**READING PASSAGE**.
Anaheim’s District 3 City Council race has become a study in the old political axiom that the elemental question put to voters in an election year is whether they want change or to maintain the status quo.
The dynamic was on display Thursday during a candidates’ forum hosted by the Central Orange County League of Women Voters, with incumbent Councilman Jordan Brandman on the defensive for most of the evening.
With voters electing their council members by districts for the first time, Democrat Jose Moreno and Republican Robert Nelson both argued that this election is about ending the city’s focus on Disneyland and its resort district, and beginning to invest in neighborhoods.
“It’s not about electing a council person, it’s about shifting the power structure back to the neighborhoods,” Nelson said.
Nelson and Moreno consistently hammered Brandman, a Democrat who is vying for a second term, for his support of major tax subsidies for Disneyland and other luxury hoteliers.
With Disneyland and major resort district business interests heavily backing his campaign, Brandman is fighting the perception that he’s beholden to corporate interests. It’s a tough sell given his votes for a 45-year moratorium on ticket taxes for Disneyland and tax breaks for three luxury hotel projects worth a total of more than $500 million.
Under the forum’s format, candidates answered questions submitted by members of the audience, who packed an atrium at the Downtown Anaheim Community Center.
Asked about his top campaign priority, Brandman said he would focus on “solidifying neighborhood integrity” by focusing on restoring staffing levels in the police and fire departments, fixing streets and sidewalks, and moving utilities underground citywide.

**COLLECTED DATA**.

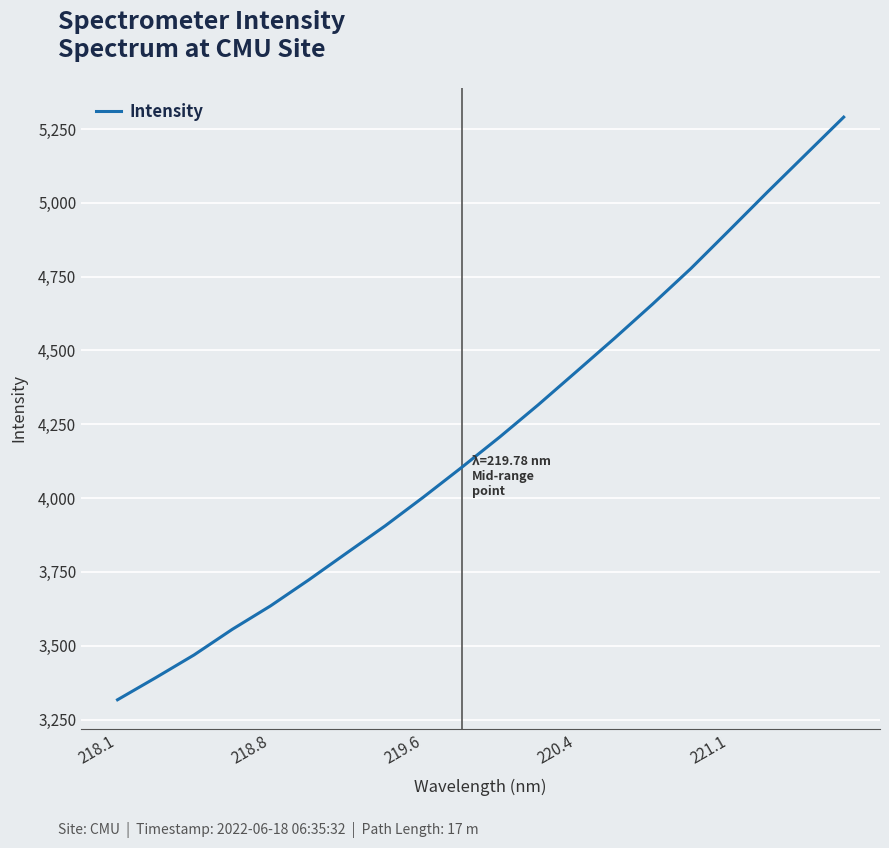

What is the minimum value shown in the chart?

3316.9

**USING THE INFORMATION**.
a) Check each statement against the Anaheim District 3 article and answer yes or no, quoting the words of the article that decide it. (i) The forum was hosted by the Central Orange County League of Women Voters. (ii) Brandman is a Republican. (iii) The candidates answered questions written by the forum's organizers.
b) Resume the Anaheim District 3 article after its last sentence and write the next part.

**TASK ANSWERS**.
a)
(i) Yes: "hosted by the Central Orange County League of Women Voters"
(ii) No: "Brandman, a Democrat who is vying for a second term"
(iii) No: "candidates answered questions submitted by members of the audience"

b)
“Since I’ve been on the council, that’s what I’ve done in Anaheim. We’ve restored police officers and community policing…sidewalks are getting fixed, everything is improving,” Brandman said. “The neighborhood integrity of District 3 has never been stronger.”
Brandman’s opponents however, made the argument that the city’s neighborhoods and public facilities have been neglected, and invoked the hotel subsidies several times in response to questions on topics ranging from the city’s unfunded pension liability to street improvements.
“It goes back, again, to the fundamental issue – where are your priorities,” said Moreno, in response to a question about graffiti and road and sidewalk improvements.
“The Convention Center bonds, millions were taken out to fix our streets. We’re borrowing money to fix our street lights but giving away hundreds of millions.”
Brandman, referring to the City Council’s decision to use bond money make street improvements, said the decision allowed them to accelerate street improvements.
“We have put in more street lights and slurried more streets, 33 new police officers, a new fire station, all this because that is what you wanted,” Brandman told the audience. “I would just like the opportunity to continue that progress.”
Nelson proposed creating a neighborhood improvement council to have staff and residents collaborate on public works projects, tree trimming, parking and other issues. He said the city should explore passing a gas tax to fund such projects.
Linda Lobatos, a Democrat and community volunteer who has not actively campaigned, said street improvements have not been seen in poor neighborhoods.
“If you go into the Colony District, it’s beautiful. And if you go into my neighborhood, you will see the big difference. I live in what they consider the hood, the barrio,” said Lobatos, who proposed reviving mural projects to engage youth and cover up graffiti.
Asked about gentrification and high demand for affordable housing, Brandman said Anaheim has built more affordable housing over the last decade than all other Orange County cities combined. He said he would support building even more.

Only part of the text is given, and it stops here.